I recently read an article by Seth Godin about there being 2 kinds of marketing
“There’s the kind that no one can possibly like. The popups, popunders, high-pressure, track-your-private-data, scammy, spammy, interruptive, overpriced, overhyped, under-designed selfish nonsense that some people engage in.
And then there’s the kind that inspires us, delights us and brings us something we truly want.
We call them both marketing, but they couldn’t be more different.”
I completely agree with Godin’s assessment, marketers shouldn’t steal time away from or rudely interrupt people using pop ups or make them wait through adverts for the thing you promised them or for the thing they actually came for.
Give them their time back. Help people who want your help, who want what you’re selling. Be where they are looking.
If people land on your site, show your offering, have it close at hand but don’t try to beat them around the head with it. Let them know it’s there. If they are interested they’ll look, if your headline is tempting enough.
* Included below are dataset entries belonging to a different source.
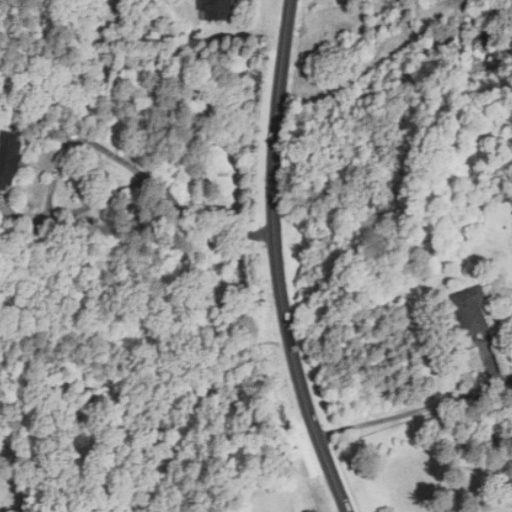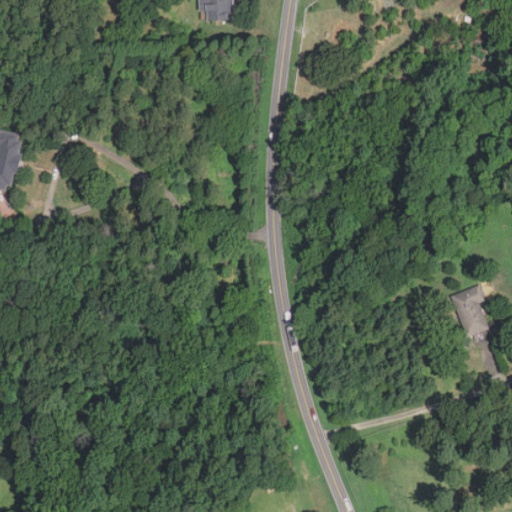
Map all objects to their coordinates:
road: (94, 141)
building: (9, 158)
building: (9, 158)
road: (278, 260)
building: (474, 308)
building: (472, 309)
road: (426, 406)
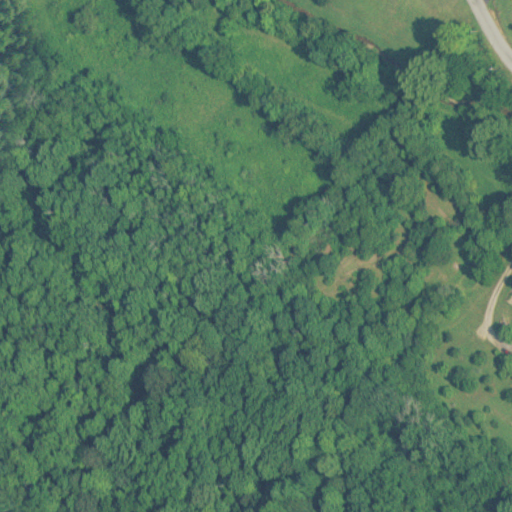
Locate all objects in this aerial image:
road: (494, 27)
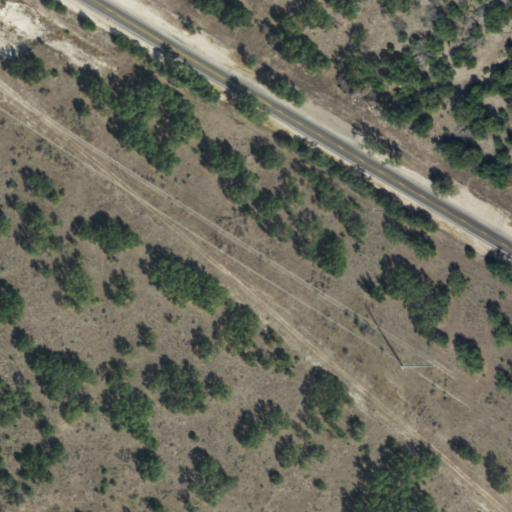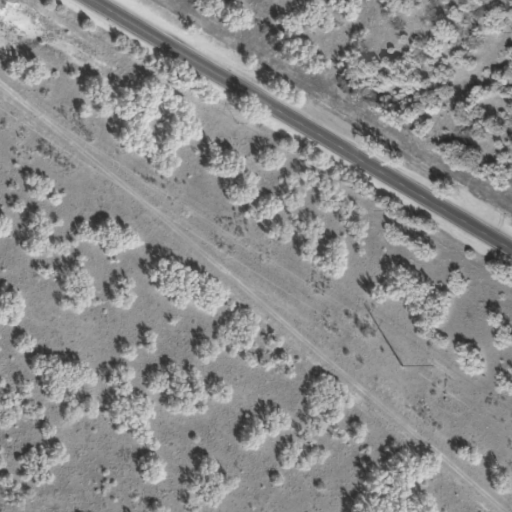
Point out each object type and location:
road: (302, 123)
power tower: (400, 368)
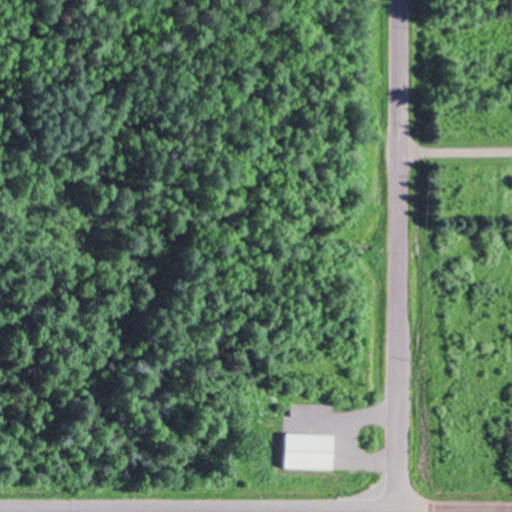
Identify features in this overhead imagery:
park: (156, 180)
road: (397, 254)
building: (304, 449)
building: (305, 452)
road: (214, 510)
road: (470, 510)
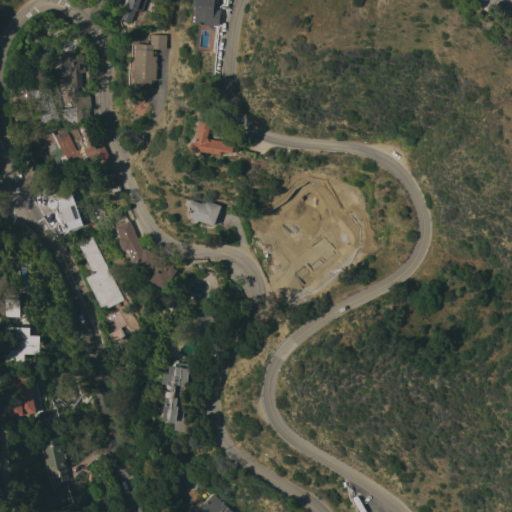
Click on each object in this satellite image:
building: (127, 3)
road: (509, 5)
building: (130, 8)
building: (206, 12)
building: (206, 13)
building: (141, 60)
building: (145, 60)
building: (70, 72)
building: (74, 88)
building: (41, 98)
building: (41, 103)
building: (210, 137)
building: (74, 140)
building: (211, 141)
building: (89, 143)
building: (64, 152)
building: (64, 211)
building: (202, 211)
building: (204, 211)
building: (65, 212)
road: (17, 223)
building: (130, 242)
building: (278, 243)
road: (53, 249)
building: (144, 257)
building: (98, 275)
building: (99, 275)
building: (160, 275)
road: (2, 307)
building: (11, 307)
building: (121, 319)
building: (200, 319)
building: (27, 333)
building: (17, 342)
building: (19, 344)
building: (175, 395)
building: (174, 396)
building: (20, 398)
building: (54, 458)
building: (54, 460)
road: (5, 477)
road: (379, 492)
building: (211, 505)
building: (212, 505)
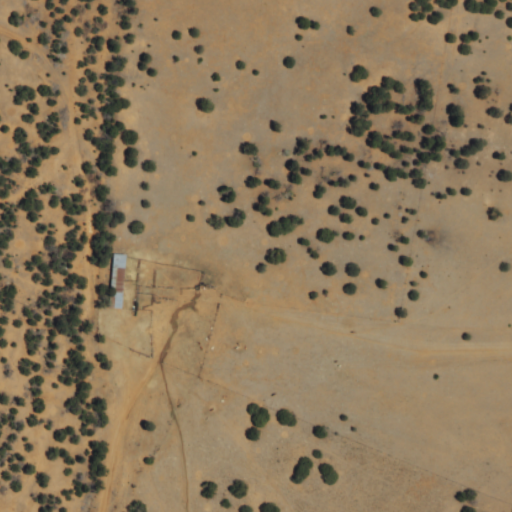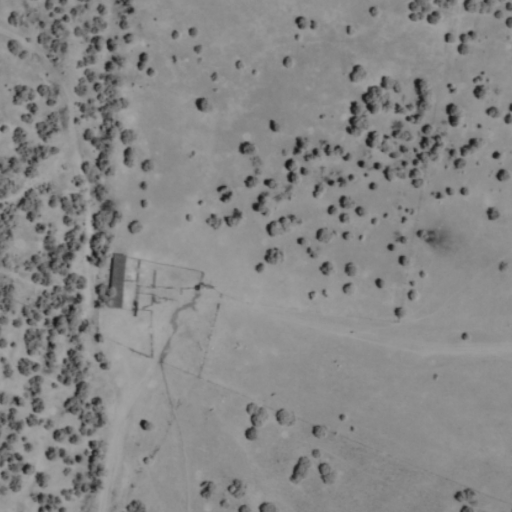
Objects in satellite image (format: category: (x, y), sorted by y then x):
building: (118, 281)
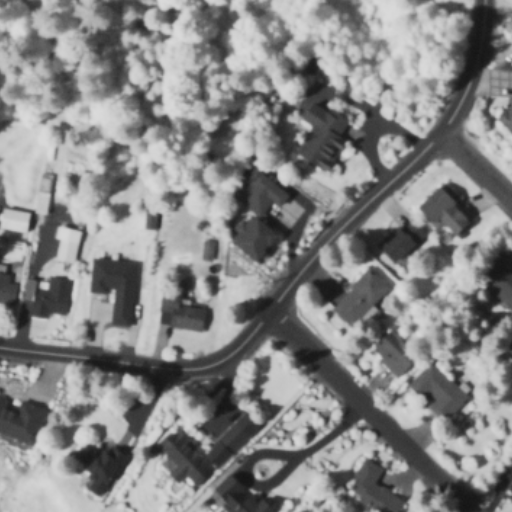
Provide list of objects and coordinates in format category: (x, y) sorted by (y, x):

But don’t bait them with the promise of interesting content and then withhold it behind your bullshit offer. It’s wrong, your wrong and quite frankly you deserve nothing from them other than their scorn.
Don’t do it because everyone else is doing it either. Marketing has a bad name because marketers have a habit of abusing trust and taking things too far. There will be a backlash at some point, or at least some degree of bad feeling from prospective customers, towards you and your brand. You might enjoy some limited success, in the short term, but your reputation, in the long term, will be compromised and tinged with negativity. Don’t be that kind of marketer.